*** DATASET Section Begins ***

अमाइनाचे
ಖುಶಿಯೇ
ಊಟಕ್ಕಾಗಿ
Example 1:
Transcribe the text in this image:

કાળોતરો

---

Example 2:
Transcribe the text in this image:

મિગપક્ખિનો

*** DATASET Section Ends ***
*** DATASET Section Begins ***

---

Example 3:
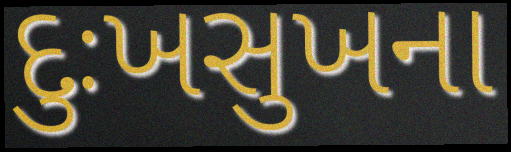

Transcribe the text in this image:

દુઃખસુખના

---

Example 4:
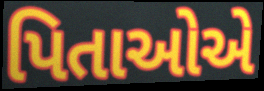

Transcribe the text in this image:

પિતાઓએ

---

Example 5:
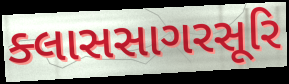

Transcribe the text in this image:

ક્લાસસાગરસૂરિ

*** DATASET Section Ends ***

Among the entries above, how many lines have the string "Example" in them? Only the number should be given.

5